The previous owners had told me that they had no problems with the cattle fencing in place.  They even had cows here when I looked at the place.  I think the main difference was age of the cows he had been buying versus the age of the cows I received.  (I found out later that their cows got out often.)

It's definitely a learning experience!!

Ok - more questions because I feel like the research I have done, especially with talking to local cattle people over the years, may have contained some information that is not ideal for my situation.

My goal is to raise a small herd (2-10) cattle, free range/pasture raised to sell and to fill my freezer.

1.  Best age range to get a calf?
2.  Best age to take cow to butcher?
3.  What to plant for the cows to graze on?  I have orchard grass & rye. I provide sweet feed to supplement.  Suppose to be getting hay when there is snow on the ground.
4.  How to tell if I am actually getting MY cow that I took to the butcher back?  I've heard stories of people taking their cows in to be butchered, (raised on no grain, orchard grass, etc) picking up "their" meat, and peeking around back to see THEIR cow still hobbled or in the pen!
5.  How long should the meat hang?
6.  Should the butcher/facility weigh the cow coming in so we have an idea of hang weight?
7.  What's a fair "butcher fee" and price per pound?  Around here they charge a fee plus.
8.  If I want "dry aged" beef, how long should it hang?
9.  What do I look for in a butcher & processing facility?

Believe me, if I knew of someone I could trust to harvest my cow and give me my meat, I'd probably use that person!  And those folks local (to here) never ever wondered if they were actually getting THIER cow back!  They just assumed that the butcher tracked it all and actually gave them their meat.


----------



## mysunwolf (Nov 1, 2017)

1.  Best age range to get a calf?
Totally subjective. Some people buy calves that are a few days old because they can get them cheap. Some people prefer weaned calves at a couple hundred lbs that they can throw on a field. You have to look at the numbers and see what is best for your operation financially.

WRITTEN EXERCISE A: Transcribe the cattle forum thread above word for word, from its first line to its last.

STORED ROWS:

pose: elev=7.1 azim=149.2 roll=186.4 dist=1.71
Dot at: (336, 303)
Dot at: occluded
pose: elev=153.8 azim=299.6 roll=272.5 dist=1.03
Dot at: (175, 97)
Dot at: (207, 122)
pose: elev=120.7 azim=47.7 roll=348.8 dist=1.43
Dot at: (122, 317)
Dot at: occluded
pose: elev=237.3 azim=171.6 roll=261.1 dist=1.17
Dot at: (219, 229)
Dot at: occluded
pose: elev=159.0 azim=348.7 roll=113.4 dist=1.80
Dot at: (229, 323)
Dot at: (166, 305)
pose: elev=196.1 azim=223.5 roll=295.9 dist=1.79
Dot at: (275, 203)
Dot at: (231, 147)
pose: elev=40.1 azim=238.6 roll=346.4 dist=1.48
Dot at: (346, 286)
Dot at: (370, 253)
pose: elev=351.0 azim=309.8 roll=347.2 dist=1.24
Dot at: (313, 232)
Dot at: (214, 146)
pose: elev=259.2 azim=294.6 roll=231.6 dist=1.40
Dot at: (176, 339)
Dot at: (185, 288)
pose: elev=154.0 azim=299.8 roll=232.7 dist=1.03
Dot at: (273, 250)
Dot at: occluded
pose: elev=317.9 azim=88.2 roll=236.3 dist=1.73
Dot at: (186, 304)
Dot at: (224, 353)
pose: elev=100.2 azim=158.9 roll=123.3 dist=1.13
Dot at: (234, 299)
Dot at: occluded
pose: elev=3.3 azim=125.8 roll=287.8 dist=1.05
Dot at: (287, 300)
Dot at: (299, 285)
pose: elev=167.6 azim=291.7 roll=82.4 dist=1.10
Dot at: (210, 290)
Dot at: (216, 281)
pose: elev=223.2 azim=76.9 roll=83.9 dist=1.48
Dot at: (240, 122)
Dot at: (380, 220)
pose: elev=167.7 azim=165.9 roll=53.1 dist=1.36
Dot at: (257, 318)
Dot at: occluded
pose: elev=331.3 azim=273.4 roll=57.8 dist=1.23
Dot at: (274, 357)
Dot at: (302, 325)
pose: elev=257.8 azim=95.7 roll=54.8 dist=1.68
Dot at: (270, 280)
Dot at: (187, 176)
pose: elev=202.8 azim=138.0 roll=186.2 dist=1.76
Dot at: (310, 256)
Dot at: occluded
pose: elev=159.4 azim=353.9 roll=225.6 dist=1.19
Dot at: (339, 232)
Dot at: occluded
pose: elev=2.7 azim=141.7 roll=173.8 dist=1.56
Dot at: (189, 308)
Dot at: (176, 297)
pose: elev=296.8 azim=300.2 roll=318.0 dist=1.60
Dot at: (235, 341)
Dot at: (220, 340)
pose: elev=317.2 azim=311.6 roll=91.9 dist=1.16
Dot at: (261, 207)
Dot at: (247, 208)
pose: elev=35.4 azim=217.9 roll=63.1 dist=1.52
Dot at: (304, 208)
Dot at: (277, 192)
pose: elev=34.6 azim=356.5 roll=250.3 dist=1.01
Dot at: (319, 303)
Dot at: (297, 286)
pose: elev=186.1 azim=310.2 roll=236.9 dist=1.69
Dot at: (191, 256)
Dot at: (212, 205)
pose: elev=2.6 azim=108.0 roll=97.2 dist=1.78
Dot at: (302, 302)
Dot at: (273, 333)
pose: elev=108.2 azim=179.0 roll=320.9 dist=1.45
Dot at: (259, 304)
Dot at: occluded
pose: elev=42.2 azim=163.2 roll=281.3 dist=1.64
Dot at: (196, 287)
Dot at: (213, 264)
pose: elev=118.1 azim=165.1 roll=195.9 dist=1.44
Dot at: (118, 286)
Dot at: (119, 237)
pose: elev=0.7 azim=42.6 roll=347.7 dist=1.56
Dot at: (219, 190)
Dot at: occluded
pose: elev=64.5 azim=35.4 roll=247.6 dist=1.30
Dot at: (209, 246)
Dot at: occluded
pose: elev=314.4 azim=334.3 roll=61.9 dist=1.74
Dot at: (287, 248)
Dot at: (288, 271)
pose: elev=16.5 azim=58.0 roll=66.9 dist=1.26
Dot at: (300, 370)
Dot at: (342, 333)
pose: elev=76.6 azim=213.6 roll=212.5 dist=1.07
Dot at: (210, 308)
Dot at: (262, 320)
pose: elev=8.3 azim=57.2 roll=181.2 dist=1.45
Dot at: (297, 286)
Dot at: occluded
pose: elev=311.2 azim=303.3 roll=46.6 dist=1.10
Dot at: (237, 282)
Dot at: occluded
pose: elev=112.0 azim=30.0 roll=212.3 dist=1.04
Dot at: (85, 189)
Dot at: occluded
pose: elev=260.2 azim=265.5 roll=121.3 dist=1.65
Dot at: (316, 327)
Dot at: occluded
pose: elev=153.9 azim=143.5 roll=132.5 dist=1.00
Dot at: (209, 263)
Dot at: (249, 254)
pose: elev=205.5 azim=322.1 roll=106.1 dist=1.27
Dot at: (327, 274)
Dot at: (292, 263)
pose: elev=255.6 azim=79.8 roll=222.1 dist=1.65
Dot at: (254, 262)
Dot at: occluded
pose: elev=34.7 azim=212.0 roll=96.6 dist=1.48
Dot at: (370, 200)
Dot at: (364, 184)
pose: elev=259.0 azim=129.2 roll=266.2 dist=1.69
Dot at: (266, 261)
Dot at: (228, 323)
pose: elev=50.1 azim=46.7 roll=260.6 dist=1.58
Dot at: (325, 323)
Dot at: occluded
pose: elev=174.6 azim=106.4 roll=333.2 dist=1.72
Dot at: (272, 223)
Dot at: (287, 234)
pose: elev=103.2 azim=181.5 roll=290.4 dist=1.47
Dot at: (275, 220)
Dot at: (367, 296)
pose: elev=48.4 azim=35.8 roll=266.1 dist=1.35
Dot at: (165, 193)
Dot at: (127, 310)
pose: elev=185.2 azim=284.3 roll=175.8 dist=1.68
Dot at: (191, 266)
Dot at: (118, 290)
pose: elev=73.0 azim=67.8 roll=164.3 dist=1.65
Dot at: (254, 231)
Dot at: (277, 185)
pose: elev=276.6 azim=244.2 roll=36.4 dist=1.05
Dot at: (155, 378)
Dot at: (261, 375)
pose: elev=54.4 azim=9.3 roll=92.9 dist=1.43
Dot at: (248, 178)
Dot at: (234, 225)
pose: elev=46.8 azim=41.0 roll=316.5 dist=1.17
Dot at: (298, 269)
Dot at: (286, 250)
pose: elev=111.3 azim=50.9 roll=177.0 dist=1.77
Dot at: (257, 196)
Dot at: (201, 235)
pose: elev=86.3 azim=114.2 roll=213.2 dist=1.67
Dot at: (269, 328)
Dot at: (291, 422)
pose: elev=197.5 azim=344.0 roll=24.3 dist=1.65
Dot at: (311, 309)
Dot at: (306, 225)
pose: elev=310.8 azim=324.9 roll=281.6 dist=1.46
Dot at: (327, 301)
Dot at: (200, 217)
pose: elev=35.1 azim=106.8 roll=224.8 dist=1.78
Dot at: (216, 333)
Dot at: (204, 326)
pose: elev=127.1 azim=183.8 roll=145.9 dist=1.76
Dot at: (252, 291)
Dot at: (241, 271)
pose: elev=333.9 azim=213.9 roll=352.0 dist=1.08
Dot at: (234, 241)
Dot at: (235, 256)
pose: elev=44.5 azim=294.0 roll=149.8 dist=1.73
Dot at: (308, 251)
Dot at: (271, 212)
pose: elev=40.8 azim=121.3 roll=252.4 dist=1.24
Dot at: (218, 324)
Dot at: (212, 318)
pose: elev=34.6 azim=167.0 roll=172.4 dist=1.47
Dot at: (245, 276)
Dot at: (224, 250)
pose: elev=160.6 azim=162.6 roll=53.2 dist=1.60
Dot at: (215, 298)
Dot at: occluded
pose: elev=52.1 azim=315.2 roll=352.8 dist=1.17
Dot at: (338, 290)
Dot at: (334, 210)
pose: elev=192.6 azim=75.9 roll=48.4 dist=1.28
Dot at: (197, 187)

WRITTEN EXERCISE B: Format the rows as a Markdown table with the columns No. and Entry, putting a running number in No. and one line in Entry, and leave out blank lines. Begin at the row line that contains "pose: elev=202.8 azim=138.0" and stop after the row line that contains "Dot at: (247, 208)".

FINAL RESULT A:
The previous owners had told me that they had no problems with the cattle fencing in place.  They even had cows here when I looked at the place.  I think the main difference was age of the cows he had been buying versus the age of the cows I received.  (I found out later that their cows got out often.)

It's definitely a learning experience!!

Ok - more questions because I feel like the research I have done, especially with talking to local cattle people over the years, may have contained some information that is not ideal for my situation.

My goal is to raise a small herd (2-10) cattle, free range/pasture raised to sell and to fill my freezer.

1.  Best age range to get a calf?
2.  Best age to take cow to butcher?
3.  What to plant for the cows to graze on?  I have orchard grass & rye. I provide sweet feed to supplement.  Suppose to be getting hay when there is snow on the ground.
4.  How to tell if I am actually getting MY cow that I took to the butcher back?  I've heard stories of people taking their cows in to be butchered, (raised on no grain, orchard grass, etc) picking up "their" meat, and peeking around back to see THEIR cow still hobbled or in the pen!
5.  How long should the meat hang?
6.  Should the butcher/facility weigh the cow coming in so we have an idea of hang weight?
7.  What's a fair "butcher fee" and price per pound?  Around here they charge a fee plus.
8.  If I want "dry aged" beef, how long should it hang?
9.  What do I look for in a butcher & processing facility?

Believe me, if I knew of someone I could trust to harvest my cow and give me my meat, I'd probably use that person!  And those folks local (to here) never ever wondered if they were actually getting THIER cow back!  They just assumed that the butcher tracked it all and actually gave them their meat.


----------



## mysunwolf (Nov 1, 2017)

1.  Best age range to get a calf?
Totally subjective. Some people buy calves that are a few days old because they can get them cheap. Some people prefer weaned calves at a couple hundred lbs that they can throw on a field. You have to look at the numbers and see what is best for your operation financially.

FINAL RESULT B:
| No. | Entry |
|---|---|
| 1 | pose: elev=202.8 azim=138.0 roll=186.2 dist=1.76 |
| 2 | Dot at: (310, 256) |
| 3 | Dot at: occluded |
| 4 | pose: elev=159.4 azim=353.9 roll=225.6 dist=1.19 |
| 5 | Dot at: (339, 232) |
| 6 | Dot at: occluded |
| 7 | pose: elev=2.7 azim=141.7 roll=173.8 dist=1.56 |
| 8 | Dot at: (189, 308) |
| 9 | Dot at: (176, 297) |
| 10 | pose: elev=296.8 azim=300.2 roll=318.0 dist=1.60 |
| 11 | Dot at: (235, 341) |
| 12 | Dot at: (220, 340) |
| 13 | pose: elev=317.2 azim=311.6 roll=91.9 dist=1.16 |
| 14 | Dot at: (261, 207) |
| 15 | Dot at: (247, 208) |